Some Dude, the reason those senators voted against the 30% cap was that it would have superseded the 21% cap already in place in some states.

*maybe* AFAIK, most credit cards are national-bank-issued; states don't have authority to regulate national bank interest rates for the most part. Also, just because the federal rate caps at 30% doesn't mean that the states can have a more restrictive regulation. California's EPA-equivalent laws are much more restrictive than the National EPA laws.

In other words, I don't believe the Senators when they say that. I think it's bullshit.

*can't* have a more restrictive regulation.
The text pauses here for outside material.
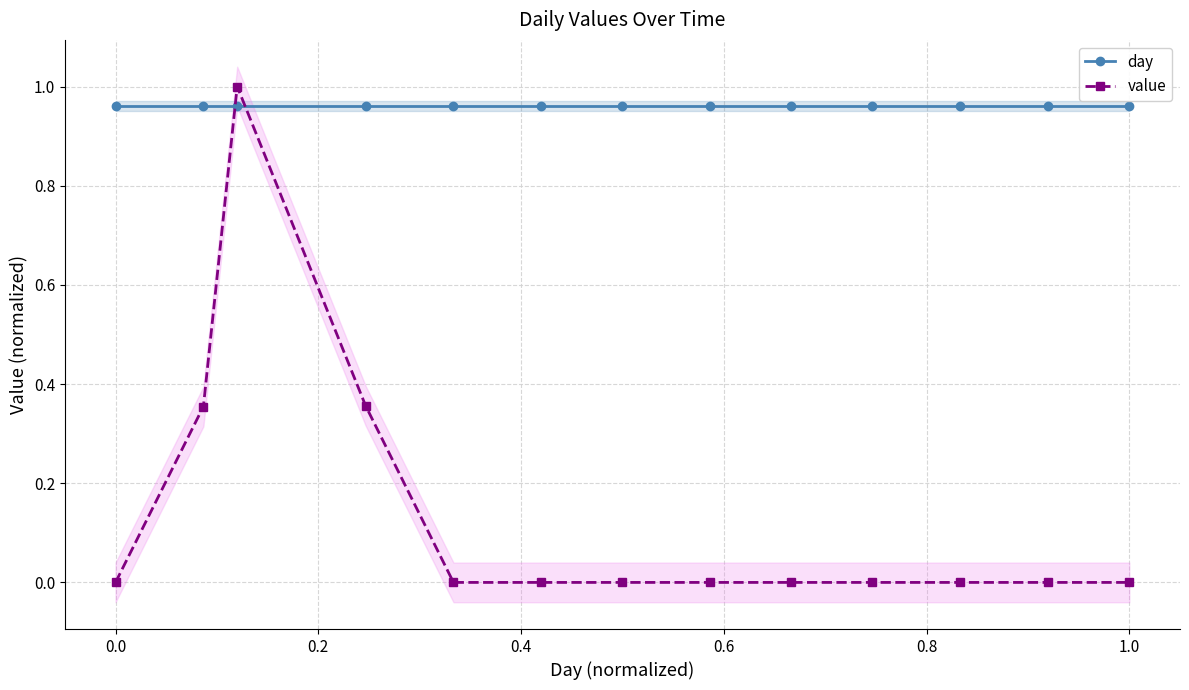

What are all the series names shown in the legend?

day, value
These comments are taxing my interest. The IRS taxes my interest. Where is a usurer to go? I remember when life was vigorish, secured by broken limbs. Credit card companies merely break your will, especially with the coming bankruptcy bill. But the wealthy in bankruptcy still get the protection of the Florida homestead exemption that can run into the millions. It's all the Matthew Effect, to bring the New Testament into this economical/ecumenical/comical discussion. As they say in show business, "Break a leg". Just kidding.
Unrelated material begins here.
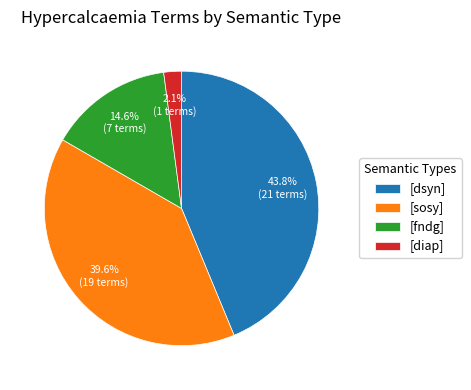

Count the number of slices in the pie.

4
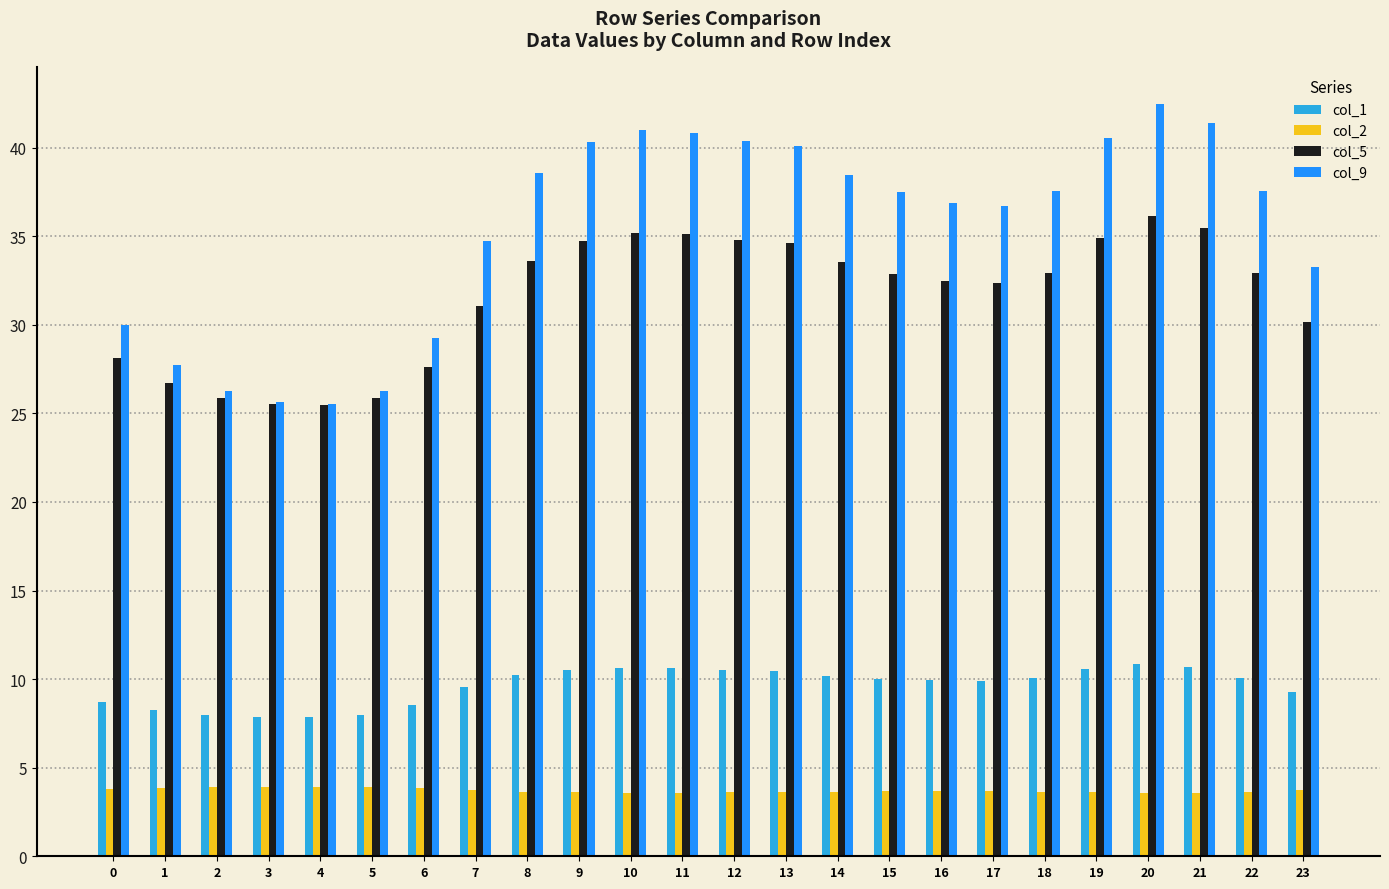

How many data points in col_5 are less than 32?

9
For the traditional position on usury in Jewish rabbinical law, see:
http://www.jewishencyclopedia.com/view.jsp?artid=58&letter=U

For the record, the Amendment would not have superseded state usury laws unless they provided for interest greater than 30%. Lower-rate state laws would have been preserved.

I think the lib Dem Sens voted against it because it would have created a rate umbrella--banks could raise the rate to 30% in states without usury statutes and justify it as saying it was authorized by Congress. That's the only thing I could think of. Makes sense. What doesn't make sense is why Dayton picked 30% instead of 18% or something with a whiff of reasonableness.